When I was visiting the hairdressers the other day (no, contrary to appearances I don’t cut it myself with blunt Felcos) a conversation ensued about reading.  It went something like this:

Other customer to her stylist (she was having sun-kissed highlights so in for the long haul):  “No I don’t need a magazine thank you, I have bought a book with me” then looking over in our direction “have you read this one? its a real page turner”.

My hairdresser: “I don’t read books”

Me: “What?  You don’t read books, you heathen, desist from hacking at my hair this very moment, get straight to the library and mend your wicked ways!”.

Of course I am not really that judgemental, but I did suggest that she might give it a go, she might even enjoy it.  Personally I have had gleaned so much pleasure from books that I am always ready to champion their value.

I have always enjoyed reading, since an early age I have been an addict.  I would diligently read to my, less than keen, younger brother.  Whether he liked it or not.  Mostly not.  I have rarely faltered.  I have read and read and read.  Classics, contemporaries, experimental, poetry, fact, fiction, fictional fact, concise, verbose, funny, tragic.  On only two occasions has there been a gap.  Once, whilst travelling in Europe, when all our possessions were carried on our backs, our books were soon read and left for others to find.  When we reached our oasis, the magical hamlet Brugaroilles, we read the book shelves from left to right.  Alistair McLean, Daphne du Maurier, Christopher Lloyd and John Irvine, a few of the authors we systematically swept through.  There was also a short period when I found it impossible to read.  It was when I had just began writing myself and found reading established, published authors, disconcerting, the urge to compare irresistible and daunting.  I soon recovered from this small vanity.

This hunger hasn’t waned.  Scattered around the house there are those in waiting.  Piles of assorted books, their contents hidden for the moment.  When I am chastised I try to explain that to me they are like a box of chocolates.  When the current book is finished I relish the joyful decision as to which should be sampled next.

However, unless I am travelling, I rarely read except at the end of the day in bed.  This has become an unswerving routine.  I have to be very tired to miss it, even just two pages, even if I have to re-read them the next day, it is essential.

Today was different.  With chore list abandoned, I sat silent, unhindered or disturbed, and read one hundred pages of Cider House Rules.  It was bliss.

A meadow of snakes

The hail is flamenco-ing on the velux and I am remembering happy days.

This photo was taken at the very end of March 2016 at Holbrook Garden. I was visiting this wild and wonderful garden with the grand dame of Little Ash, Helen.  A meadow of Fritillaria meleagris, the snake’s head fritillary, was particularly spectacular, with its nodding heads of mottled purple interspersed on occasion with an albino specimen.  Great beauty indeed.

Given entries:

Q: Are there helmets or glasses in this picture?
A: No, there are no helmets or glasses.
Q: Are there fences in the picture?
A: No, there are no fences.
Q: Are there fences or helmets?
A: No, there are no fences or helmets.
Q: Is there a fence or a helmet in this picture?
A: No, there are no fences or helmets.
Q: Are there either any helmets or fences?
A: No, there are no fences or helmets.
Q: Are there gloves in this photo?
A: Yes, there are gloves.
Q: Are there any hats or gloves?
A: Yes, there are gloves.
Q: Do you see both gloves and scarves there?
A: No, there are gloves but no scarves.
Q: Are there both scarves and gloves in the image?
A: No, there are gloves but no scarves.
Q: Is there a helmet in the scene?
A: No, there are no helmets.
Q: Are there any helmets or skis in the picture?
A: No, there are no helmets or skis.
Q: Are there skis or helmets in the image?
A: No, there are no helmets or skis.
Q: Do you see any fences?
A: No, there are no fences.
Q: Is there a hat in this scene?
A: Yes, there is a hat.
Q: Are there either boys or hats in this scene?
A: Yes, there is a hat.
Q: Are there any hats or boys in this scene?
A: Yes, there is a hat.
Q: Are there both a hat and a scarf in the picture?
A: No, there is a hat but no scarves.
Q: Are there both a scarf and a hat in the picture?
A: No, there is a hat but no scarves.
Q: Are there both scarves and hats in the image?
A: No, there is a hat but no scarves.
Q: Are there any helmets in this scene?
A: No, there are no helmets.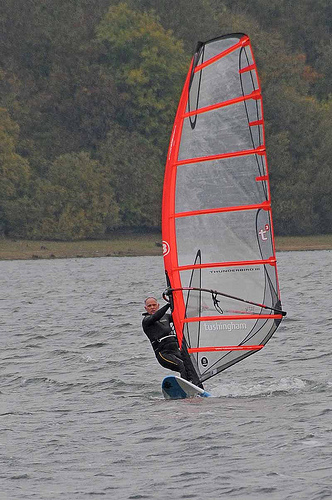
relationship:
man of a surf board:
[140, 294, 203, 389] [158, 374, 212, 397]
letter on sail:
[258, 228, 267, 239] [160, 31, 287, 384]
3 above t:
[264, 223, 270, 229] [256, 229, 271, 246]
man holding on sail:
[140, 294, 203, 389] [143, 25, 328, 300]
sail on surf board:
[160, 31, 287, 384] [160, 376, 211, 400]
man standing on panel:
[140, 294, 203, 389] [161, 373, 210, 398]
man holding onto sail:
[140, 294, 203, 389] [149, 28, 288, 398]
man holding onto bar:
[140, 294, 203, 389] [162, 286, 286, 319]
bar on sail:
[162, 286, 286, 319] [149, 28, 288, 398]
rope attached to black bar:
[208, 289, 222, 313] [162, 287, 286, 316]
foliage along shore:
[1, 1, 330, 240] [2, 237, 331, 258]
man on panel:
[140, 294, 203, 389] [161, 373, 210, 398]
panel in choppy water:
[161, 373, 210, 398] [0, 246, 331, 498]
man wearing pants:
[130, 291, 201, 408] [153, 347, 203, 382]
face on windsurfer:
[143, 295, 157, 317] [125, 33, 288, 401]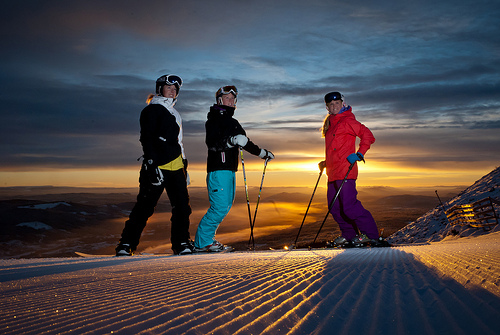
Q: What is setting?
A: The sun.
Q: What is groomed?
A: The snow.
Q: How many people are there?
A: Three.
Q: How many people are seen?
A: Three.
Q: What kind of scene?
A: Sunset.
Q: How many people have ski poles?
A: Two.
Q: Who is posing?
A: A skier.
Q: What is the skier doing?
A: Posing for a picture.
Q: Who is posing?
A: Snowboarder.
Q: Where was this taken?
A: Ski slope.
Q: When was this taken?
A: Winter.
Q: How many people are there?
A: 3.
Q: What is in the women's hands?
A: Ski poles.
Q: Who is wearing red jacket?
A: Female skier.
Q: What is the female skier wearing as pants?
A: Purple ski pants.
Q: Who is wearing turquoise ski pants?
A: The female skier.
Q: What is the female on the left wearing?
A: Black skiing outfit.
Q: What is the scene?
A: Sunrise at a ski slope and skiers.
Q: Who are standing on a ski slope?
A: Female skiers.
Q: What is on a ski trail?
A: Grooming grooves.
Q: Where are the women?
A: On the side of a mountain.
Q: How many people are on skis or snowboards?
A: Three people.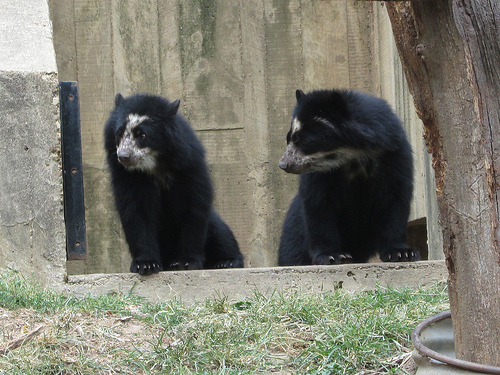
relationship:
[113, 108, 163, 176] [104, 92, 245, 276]
face on animal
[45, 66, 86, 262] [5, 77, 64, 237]
pillar on wall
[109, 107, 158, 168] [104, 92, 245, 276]
patch on animal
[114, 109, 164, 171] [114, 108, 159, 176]
face has hair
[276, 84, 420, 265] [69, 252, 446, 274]
animal stands on ledge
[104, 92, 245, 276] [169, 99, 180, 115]
animal has bear's ear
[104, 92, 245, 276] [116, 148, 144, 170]
animal has nose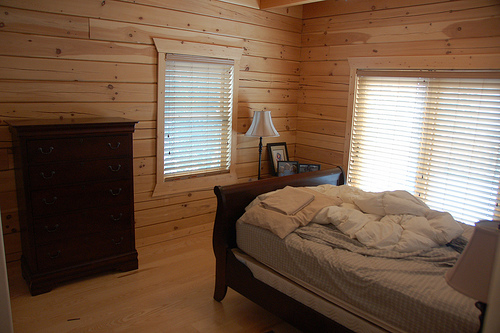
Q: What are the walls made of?
A: Wood.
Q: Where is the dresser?
A: On the wall.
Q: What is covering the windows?
A: Shades.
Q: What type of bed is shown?
A: Sleigh.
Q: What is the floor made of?
A: Hard wood.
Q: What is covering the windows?
A: Blinds.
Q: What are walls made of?
A: Wood.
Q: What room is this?
A: Bedroom.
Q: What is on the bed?
A: Comforter.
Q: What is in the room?
A: Bed.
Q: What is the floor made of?
A: Wood.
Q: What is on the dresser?
A: A lamp and picture.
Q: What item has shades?
A: The window.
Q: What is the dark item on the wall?
A: The dresser.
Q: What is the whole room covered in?
A: Wood.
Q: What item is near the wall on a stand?
A: The lamp.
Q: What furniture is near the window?
A: The bed.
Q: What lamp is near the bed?
A: The lamp on the right.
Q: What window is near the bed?
A: The biggest one.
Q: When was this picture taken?
A: Daytime.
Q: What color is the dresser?
A: Brown.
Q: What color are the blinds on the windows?
A: White.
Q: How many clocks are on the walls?
A: Zero.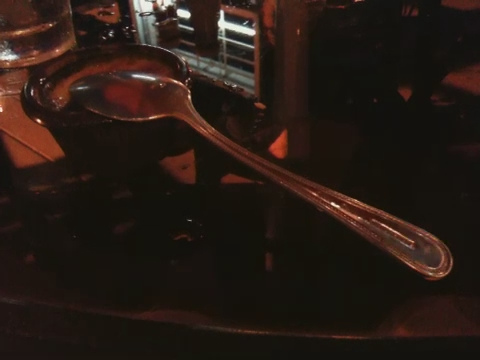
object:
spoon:
[68, 71, 452, 280]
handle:
[193, 124, 452, 280]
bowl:
[22, 44, 191, 169]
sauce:
[63, 65, 122, 70]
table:
[30, 139, 66, 158]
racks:
[217, 11, 253, 76]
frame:
[220, 11, 258, 35]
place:
[0, 3, 479, 360]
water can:
[1, 0, 76, 67]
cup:
[19, 43, 192, 164]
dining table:
[0, 95, 63, 169]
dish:
[35, 86, 59, 116]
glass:
[134, 0, 158, 45]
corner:
[93, 17, 123, 38]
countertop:
[108, 212, 232, 289]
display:
[152, 0, 221, 59]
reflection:
[130, 73, 155, 81]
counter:
[0, 97, 66, 197]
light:
[176, 9, 191, 19]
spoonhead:
[68, 69, 192, 122]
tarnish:
[70, 74, 104, 103]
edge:
[52, 111, 85, 128]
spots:
[114, 72, 131, 78]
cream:
[67, 72, 87, 84]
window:
[134, 0, 257, 87]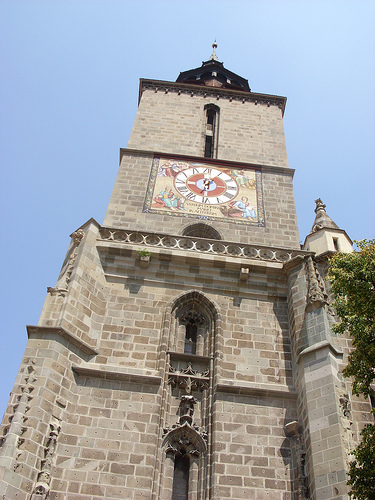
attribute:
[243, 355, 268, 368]
stone — brown and gray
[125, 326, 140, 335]
brick — brown and gray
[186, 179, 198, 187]
line — small white 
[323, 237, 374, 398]
tree — green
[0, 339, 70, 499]
brick work — ornate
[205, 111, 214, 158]
church wondow — tall, slender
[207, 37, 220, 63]
tip — pointy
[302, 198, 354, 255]
tower — tall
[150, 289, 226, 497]
archway — two story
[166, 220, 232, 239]
arch — small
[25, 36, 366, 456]
church tower — large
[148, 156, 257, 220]
figures — colorful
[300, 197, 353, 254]
cupola — stucco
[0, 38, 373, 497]
tower — large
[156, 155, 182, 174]
people — four 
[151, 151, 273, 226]
clock —  edge 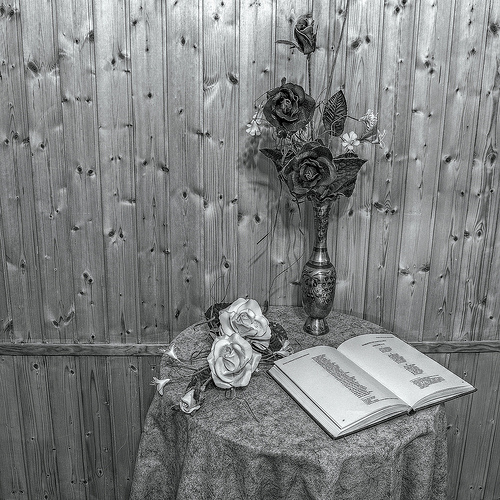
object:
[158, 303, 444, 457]
table top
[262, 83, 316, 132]
flower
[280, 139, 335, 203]
flower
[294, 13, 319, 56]
flower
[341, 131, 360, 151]
flower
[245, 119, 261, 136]
flower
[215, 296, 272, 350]
flowers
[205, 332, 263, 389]
flower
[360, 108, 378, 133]
flower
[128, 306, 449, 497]
table cloth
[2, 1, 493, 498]
photograph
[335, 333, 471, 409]
pages.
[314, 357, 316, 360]
words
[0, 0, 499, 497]
panel wall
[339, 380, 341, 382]
letters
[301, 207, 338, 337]
vase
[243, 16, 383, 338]
display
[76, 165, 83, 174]
holes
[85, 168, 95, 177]
holes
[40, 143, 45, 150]
holes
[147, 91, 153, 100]
holes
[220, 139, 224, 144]
holes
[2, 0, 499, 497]
wall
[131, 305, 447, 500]
table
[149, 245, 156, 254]
knot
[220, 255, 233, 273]
knot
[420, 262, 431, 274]
knot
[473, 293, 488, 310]
knot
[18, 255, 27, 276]
knot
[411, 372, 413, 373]
letters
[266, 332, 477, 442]
book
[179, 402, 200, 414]
petal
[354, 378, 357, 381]
words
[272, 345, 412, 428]
page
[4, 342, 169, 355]
line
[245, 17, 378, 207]
bouquet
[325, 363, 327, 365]
words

Complete the following:
#1 In the blog excerpt, what was the name of the hamlet where the bookshelves were read from left to right?
#2 Write the next part of the blog excerpt, picking up right after its final sentence.

Answers to the problems:
#1 Brugaroilles

#2
Still Counting

I have fallen a little behind with my photograph sorting/deleting/labelling/archiving/tedium.  Excuses, I have a few, but then again, too few to mention.  Here is another picture, a slightly nibbled abutilon, just to show that I am making a pathetic effort.  It was taken this time-ish last year on a visit to Knightshayes with the lovely Torrington Tina, Hero and Moo.   As I remember it was a wonderful day.

The Elixir of Life, am I right in saying that it has actually been invented?  If anyone can get their hands on any please give me a nod.  Perhaps Amazon or BJ’s?  It might be needed if I am ever to finish this job.  Are you still counting John?

999,997

Daffs

We don’t often have cut flowers in the house.  It is not that I have anything against them, and I invariably admire them in others’ homes, it just seldom happens.  Embarrassingly I have friends who are growers and naturally always champion British flowers.  As we have a very small garden any blooms are best left in situ and for some mysterious reason I am seldom bought them.  At this time of year I relent.  The moment I see the first daffodils of the year I am lost.  The sight alone of them bundled up, still tight in bud, brings a thrill.  To me they represent a corner turned.  Once safely transported home, hopefully still with all their heads intact, they are ensconced in my favourite vase.  Over the next few days they gradually unfurl their petals releasing their welcome perfume, reminding us of what joys are to come.

The Songs

All I can tell you about this photo is that I took it in January last year when we were holidaying in Cornwall.  It is strange to write “holidaying in Cornwall”.  Of course it is exactly what we were doing, but as someone who spent my formative years in West Penwith (and yes those years did a great deal of forming) then I would like to think there are special tendrils pulling me west.  Is it natural to crave to return to the source of the stream?  I don’t know.  All I do know is that I feel more of connection with Cornwall than to anywhere else in the world.  Sometimes I envy those with a strong heritage, born and bred, but in reality I imagine that there are more of us gypsies out there, those who never quite belong anywhere.  Citizens of the world perhaps.  Surely that can’t be a bad thing.   It is just that sometimes I would like to be able to sing the songs.

Parrotia persica

With the good must come the bad, the cloud before the silver lining arrives, the doughnut that missed the jam nozzle.  A month off, but a million photos to catalogue.  Here is a photo taken this time last year.  It is a blossoming Parrotia persica  or Persian Ironwood, taken at RHS Rosemoor.  The flowers have no petals and are tiny, but appearing in profusion, before any foliage masks their beauty and being of the deepest darkest red they are a sight to behold.

One down, 999,999 to go.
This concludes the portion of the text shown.